WHAT THE EXERCISE ASKS: In the answer, each entry below appears exactly as given, and no picture appears at all.

Page-level text extractions
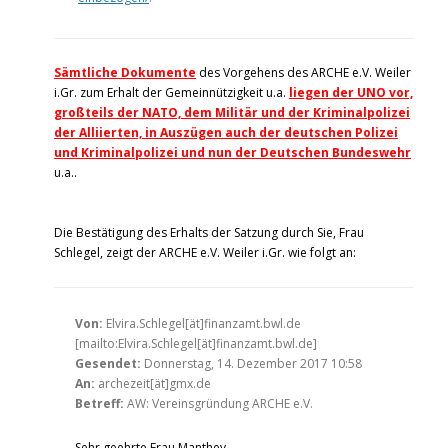
Sämtliche Dokumente
des Vorgehens des ARCHE e.V. Weiler
i.Gr. zum Erhalt der Gemeinnützigkeit u.a.
liegen der UNO vor,
großteils der NATO, dem Militär und der Kriminalpolizei
der Alliierten, in Auszügen auch der deutschen Polizei
und Kriminalpolizei und nun der Deutschen Bundeswehr
u.a..
Die Bestätigung des Erhalts der Satzung durch Sie, Frau
Schlegel, zeigt der ARCHE e.V. Weiler i.Gr. wie folgt an:
Von:
Elvira.Schlegel[ät]finanzamt.bwl.de
[mailto:Elvira.Schlegel[ät]finanzamt.bwl.de]
Gesendet:
Donnerstag, 14. Dezember 2017 10:58
An:
archezeit[ät]gmx.de
Betreff:
AW: Vereinsgründung ARCHE e.V.
Sehr geehrte Frau Manthey,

ANSWER SECTION:
Sämtliche Dokumente
des Vorgehens des ARCHE e.V. Weiler
i.Gr. zum Erhalt der Gemeinnützigkeit u.a.
liegen der UNO vor,
großteils der NATO, dem Militär und der Kriminalpolizei
der Alliierten, in Auszügen auch der deutschen Polizei
und Kriminalpolizei und nun der Deutschen Bundeswehr
u.a..
Die Bestätigung des Erhalts der Satzung durch Sie, Frau
Schlegel, zeigt der ARCHE e.V. Weiler i.Gr. wie folgt an:
Von:
Elvira.Schlegel[ät]finanzamt.bwl.de
[mailto:Elvira.Schlegel[ät]finanzamt.bwl.de]
Gesendet:
Donnerstag, 14. Dezember 2017 10:58
An:
archezeit[ät]gmx.de
Betreff:
AW: Vereinsgründung ARCHE e.V.
Sehr geehrte Frau Manthey,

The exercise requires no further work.